Other prominent speakers will be Fred McMahon of the Fraser Institute in Canada, who will discuss the results of the Economic Freedom of the World (EFW) Report 2014. Also Tom Palmer of the Atlas Economic Research Foundation in the US, Barun Mitra of Liberty Institute in India, Wan Saiful Wan Jan of the Institute for Democracy and Economic Affairs (IDEAS), the first and only free market think in Malaysia. I think  IDEAS is also the biggest and  most dynamic free market think tank in  the ASEAN.

It will be a largely think tanks' event on November 6th to morning of 7th. In the afternoon, there will be a joint session with the Council for Asian Liberals and Democrats (CALD), the network of political parties and politicians advocating liberal and democratic ideas, also sponsored by the FNF.

Friends and readers, I urge you to attend this forum on  November. It  is  open to  the public, even if they are not members of the network, just pay for your own hotel and plane fare. Registration fee is normally waived.

About inequality, may I share here four useful materials.

One is from a PBS article, July 17, 2014, written by Dr.
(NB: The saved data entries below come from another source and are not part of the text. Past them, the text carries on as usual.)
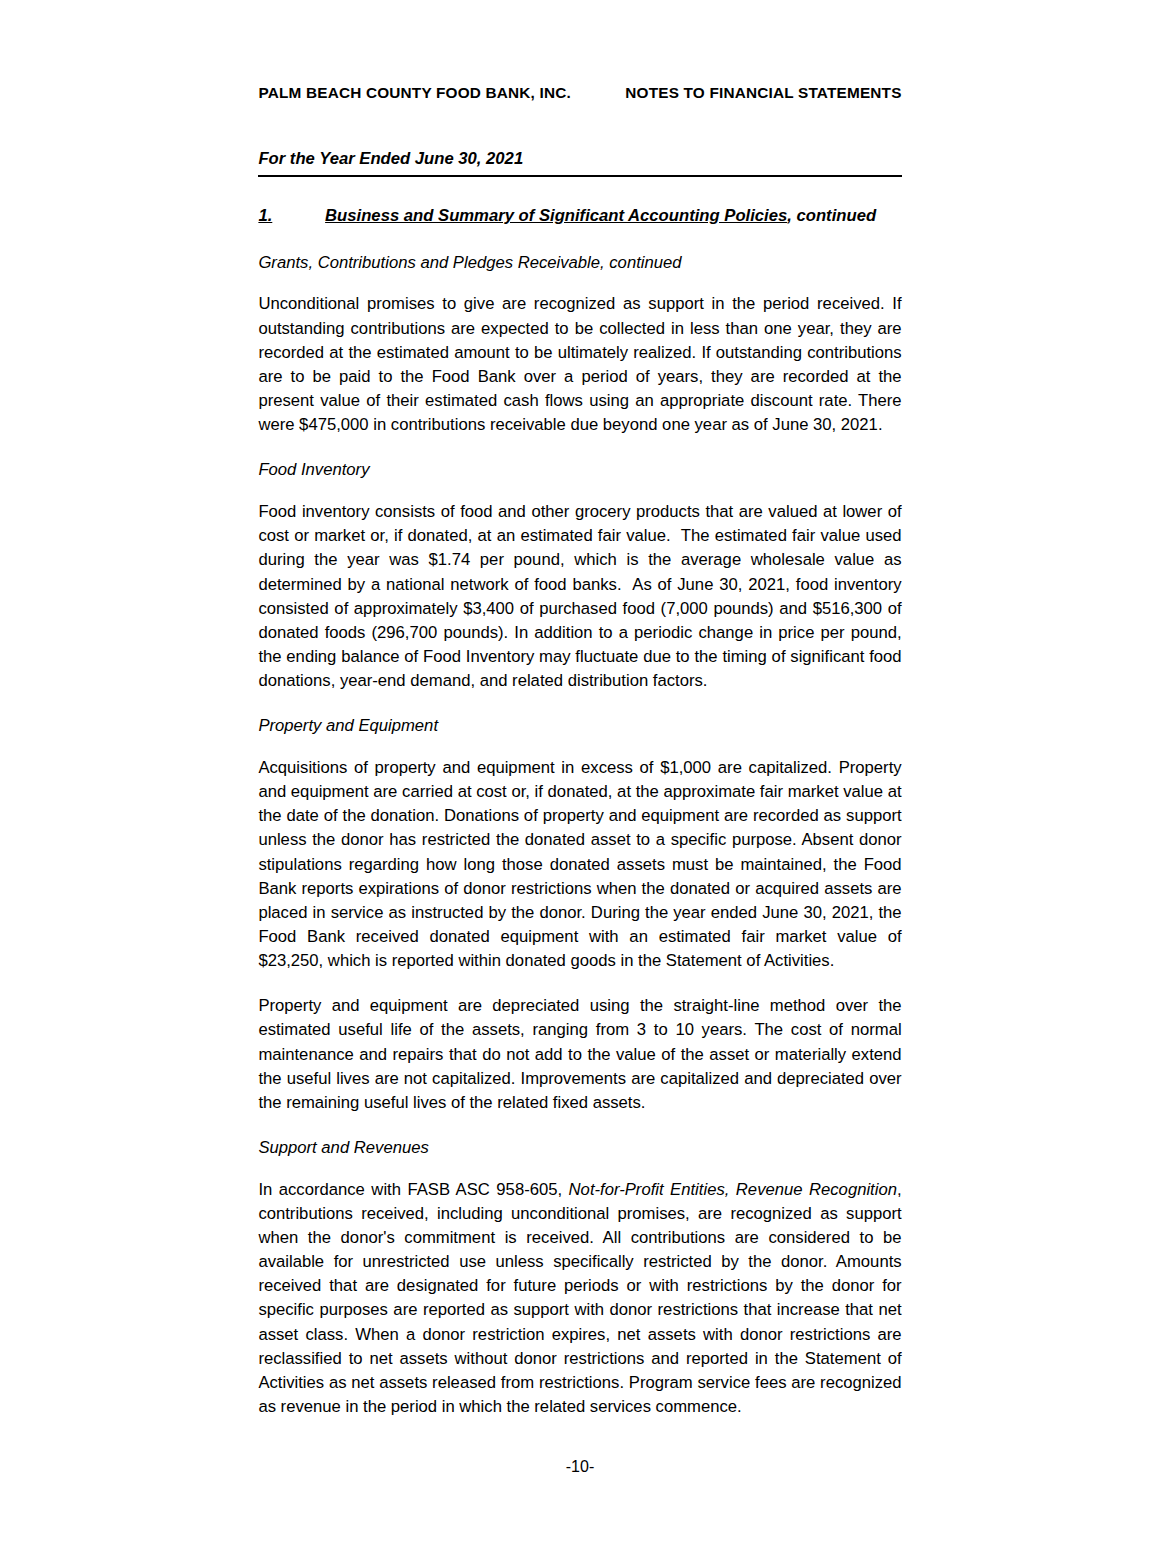PALM BEACH COUNTY FOOD BANK, INC.
NOTES TO FINANCIAL STATEMENTS
For the Year Ended June 30, 2021
1. Business and Summary of Significant Accounting Policies, continued
Grants, Contributions and Pledges Receivable, continued
Unconditional promises to give are recognized as support in the period received. If outstanding contributions are expected to be collected in less than one year, they are recorded at the estimated amount to be ultimately realized. If outstanding contributions are to be paid to the Food Bank over a period of years, they are recorded at the present value of their estimated cash flows using an appropriate discount rate. There were $475,000 in contributions receivable due beyond one year as of June 30, 2021.
Food Inventory
Food inventory consists of food and other grocery products that are valued at lower of cost or market or, if donated, at an estimated fair value. The estimated fair value used during the year was $1.74 per pound, which is the average wholesale value as determined by a national network of food banks. As of June 30, 2021, food inventory consisted of approximately $3,400 of purchased food (7,000 pounds) and $516,300 of donated foods (296,700 pounds). In addition to a periodic change in price per pound, the ending balance of Food Inventory may fluctuate due to the timing of significant food donations, year-end demand, and related distribution factors.
Property and Equipment
Acquisitions of property and equipment in excess of $1,000 are capitalized. Property and equipment are carried at cost or, if donated, at the approximate fair market value at the date of the donation. Donations of property and equipment are recorded as support unless the donor has restricted the donated asset to a specific purpose. Absent donor stipulations regarding how long those donated assets must be maintained, the Food Bank reports expirations of donor restrictions when the donated or acquired assets are placed in service as instructed by the donor. During the year ended June 30, 2021, the Food Bank received donated equipment with an estimated fair market value of $23,250, which is reported within donated goods in the Statement of Activities.
Property and equipment are depreciated using the straight-line method over the estimated useful life of the assets, ranging from 3 to 10 years. The cost of normal maintenance and repairs that do not add to the value of the asset or materially extend the useful lives are not capitalized. Improvements are capitalized and depreciated over the remaining useful lives of the related fixed assets.
Support and Revenues
In accordance with FASB ASC 958-605, Not-for-Profit Entities, Revenue Recognition, contributions received, including unconditional promises, are recognized as support when the donor's commitment is received. All contributions are considered to be available for unrestricted use unless specifically restricted by the donor. Amounts received that are designated for future periods or with restrictions by the donor for specific purposes are reported as support with donor restrictions that increase that net asset class. When a donor restriction expires, net assets with donor restrictions are reclassified to net assets without donor restrictions and reported in the Statement of Activities as net assets released from restrictions. Program service fees are recognized as revenue in the period in which the related services commence.
-10-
John Nye of George Mason University in the US. John wrote,

"I make two claims: that in a very fundamental sense, real inequality has almost certainly declined over the last few decades, despite the problems brought on by the financial crisis, but that improvements due to stronger growth, productivity, and higher incomes will only alleviate some of our concerns while exacerbating the perceptions of inequality — perceptions that I predict will surely grow in the coming decades."

John further argued that technological advancement has benefited the poor and hence, reduced social and economic inequality because the price gap of personal computers, cell phones and  TVs has declined, allowing the poor to have more access to more  information.  
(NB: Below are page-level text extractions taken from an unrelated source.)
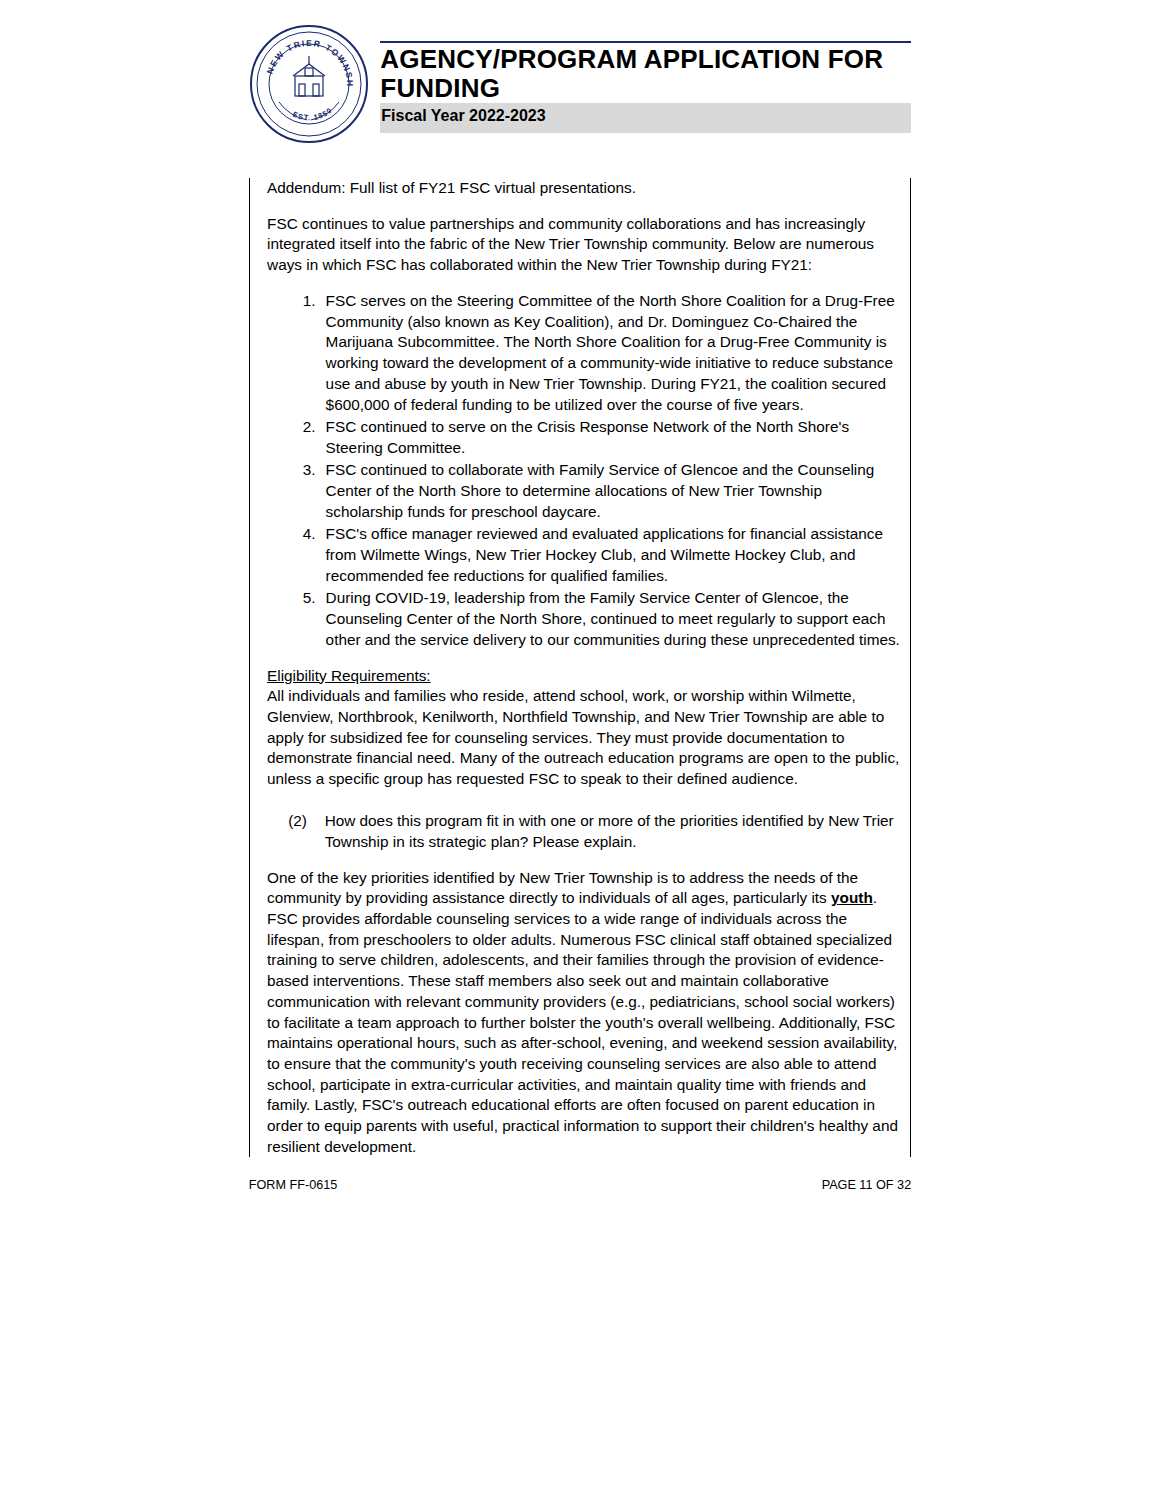NEW TRIER TOWNSHIP EST. 1850
AGENCY/PROGRAM APPLICATION FOR FUNDING
Fiscal Year 2022-2023
Addendum: Full list of FY21 FSC virtual presentations.
FSC continues to value partnerships and community collaborations and has increasingly integrated itself into the fabric of the New Trier Township community. Below are numerous ways in which FSC has collaborated within the New Trier Township during FY21:
FSC serves on the Steering Committee of the North Shore Coalition for a Drug-Free Community (also known as Key Coalition), and Dr. Dominguez Co-Chaired the Marijuana Subcommittee. The North Shore Coalition for a Drug-Free Community is working toward the development of a community-wide initiative to reduce substance use and abuse by youth in New Trier Township. During FY21, the coalition secured $600,000 of federal funding to be utilized over the course of five years.
FSC continued to serve on the Crisis Response Network of the North Shore's Steering Committee.
FSC continued to collaborate with Family Service of Glencoe and the Counseling Center of the North Shore to determine allocations of New Trier Township scholarship funds for preschool daycare.
FSC's office manager reviewed and evaluated applications for financial assistance from Wilmette Wings, New Trier Hockey Club, and Wilmette Hockey Club, and recommended fee reductions for qualified families.
During COVID-19, leadership from the Family Service Center of Glencoe, the Counseling Center of the North Shore, continued to meet regularly to support each other and the service delivery to our communities during these unprecedented times.
Eligibility Requirements:
All individuals and families who reside, attend school, work, or worship within Wilmette, Glenview, Northbrook, Kenilworth, Northfield Township, and New Trier Township are able to apply for subsidized fee for counseling services. They must provide documentation to demonstrate financial need. Many of the outreach education programs are open to the public, unless a specific group has requested FSC to speak to their defined audience.
(2)
How does this program fit in with one or more of the priorities identified by New Trier Township in its strategic plan? Please explain.
One of the key priorities identified by New Trier Township is to address the needs of the community by providing assistance directly to individuals of all ages, particularly its youth. FSC provides affordable counseling services to a wide range of individuals across the lifespan, from preschoolers to older adults. Numerous FSC clinical staff obtained specialized training to serve children, adolescents, and their families through the provision of evidence-based interventions. These staff members also seek out and maintain collaborative communication with relevant community providers (e.g., pediatricians, school social workers) to facilitate a team approach to further bolster the youth's overall wellbeing. Additionally, FSC maintains operational hours, such as after-school, evening, and weekend session availability, to ensure that the community's youth receiving counseling services are also able to attend school, participate in extra-curricular activities, and maintain quality time with friends and family. Lastly, FSC's outreach educational efforts are often focused on parent education in order to equip parents with useful, practical information to support their children's healthy and resilient development.
FORM FF-0615 PAGE 11 OF 32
Two, from the New Republic last July 23, 2014. Larry Summers. a former US Treasury Secretary, wrote,

"Fiscal stimulus is one important aspect but there are others such as export promotion and removal of barriers to private investment that are important to achieving increased output and employment." 

Yes, remove or abolish barriers to investments and we will have more investments, more job creation. When more people have jobs, inequality is reduced, or at least the condition of the poor improves, as they work their way up.
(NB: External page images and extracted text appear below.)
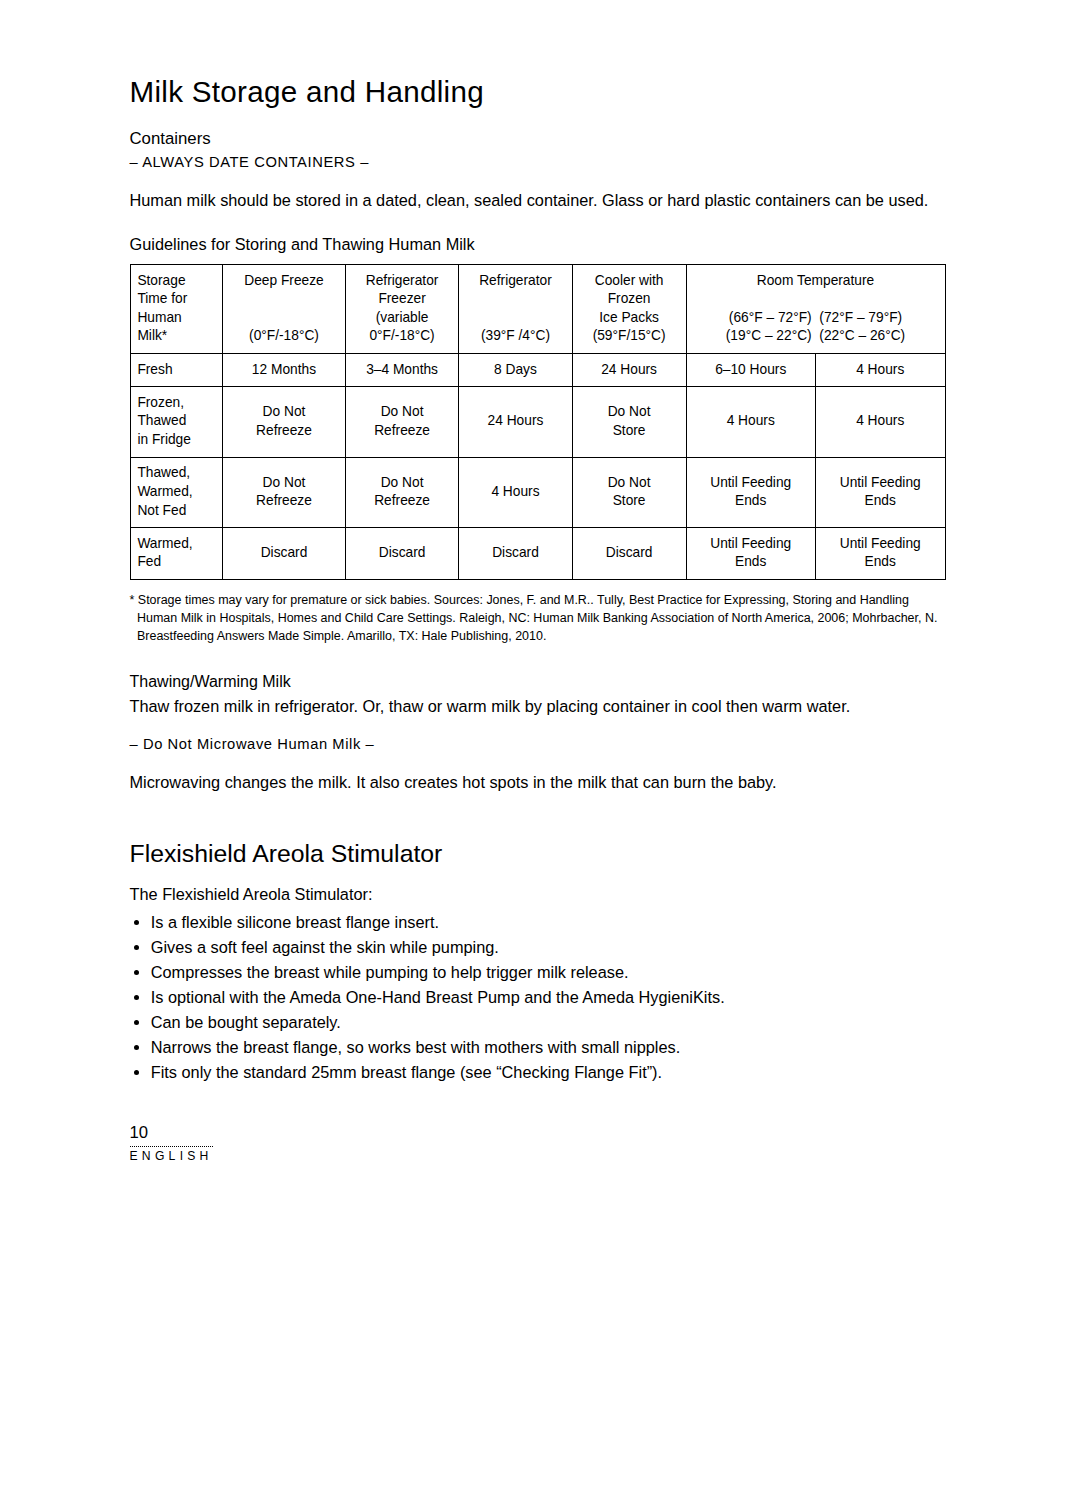Milk Storage and Handling
Containers
– ALWAYS DATE CONTAINERS –
Human milk should be stored in a dated, clean, sealed container. Glass or hard plastic containers can be used.
Guidelines for Storing and Thawing Human Milk
| Storage Time for Human Milk* | Deep Freeze (0°F/-18°C) | Refrigerator Freezer (variable 0°F/-18°C) | Refrigerator (39°F /4°C) | Cooler with Frozen Ice Packs (59°F/15°C) | Room Temperature (66°F – 72°F) (72°F – 79°F) (19°C – 22°C) (22°C – 26°C) |
| --- | --- | --- | --- | --- | --- |
| Fresh | 12 Months | 3–4 Months | 8 Days | 24 Hours | 6–10 Hours | 4 Hours |
| Frozen, Thawed in Fridge | Do Not Refreeze | Do Not Refreeze | 24 Hours | Do Not Store | 4 Hours | 4 Hours |
| Thawed, Warmed, Not Fed | Do Not Refreeze | Do Not Refreeze | 4 Hours | Do Not Store | Until Feeding Ends | Until Feeding Ends |
| Warmed, Fed | Discard | Discard | Discard | Discard | Until Feeding Ends | Until Feeding Ends |
* Storage times may vary for premature or sick babies. Sources: Jones, F. and M.R.. Tully, Best Practice for Expressing, Storing and Handling Human Milk in Hospitals, Homes and Child Care Settings. Raleigh, NC: Human Milk Banking Association of North America, 2006; Mohrbacher, N. Breastfeeding Answers Made Simple. Amarillo, TX: Hale Publishing, 2010.
Thawing/Warming Milk
Thaw frozen milk in refrigerator. Or, thaw or warm milk by placing container in cool then warm water.
– Do Not Microwave Human Milk –
Microwaving changes the milk. It also creates hot spots in the milk that can burn the baby.
Flexishield Areola Stimulator
The Flexishield Areola Stimulator:
Is a flexible silicone breast flange insert.
Gives a soft feel against the skin while pumping.
Compresses the breast while pumping to help trigger milk release.
Is optional with the Ameda One-Hand Breast Pump and the Ameda HygieniKits.
Can be bought separately.
Narrows the breast flange, so works best with mothers with small nipples.
Fits only the standard 25mm breast flange (see “Checking Flange Fit”).
10
ENGLISH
Three, from a NYT article last July 10, 2014. Tyler Cowen wrote, 
"...globally minded egalitarians should be more optimistic about recent history, realizing that capitalism and economic growth are continuing their historical roles as the greatest and most effective equalizers the world has ever known."

This chart is from The Vox, Global income distribution: From the fall of the BerlinWall to the Great Recession, May 27, 2014. Authors Christoph Lakner and Branko Milanovic described this as

"Indeed we are comparing relatively poor people in the US with relatively rich people in China, but given the income differences between the two countries, and that the two groups may be thought to be in some kind of global competition, the comparison makes sense."

Ultimately, governments must liberate the poor -- liberate them from too many burdensome business bureaucracies and taxes, and liberate them from entitlement and welfare dependency from the state and politicians. The poor can stand up on their own, they are rational. If there are incentives to  more entrepreneurship, they will become micro or small entrepreneurs, but if there are incentives to dependency, then  they will become complacent and welfare-dependent.

On another note, there will be an Economic Freedom of the World (EFW) Network, Annual Conference this coming October 5-7, 2014 in Brussels, Belgium. The theme of the conference will be "Does the EU enhance Economic Freedom in Europe?" and it is jointly hosted and co-sponsored by Dialogue Programme Brussels, FNF, and The Fraser Institute.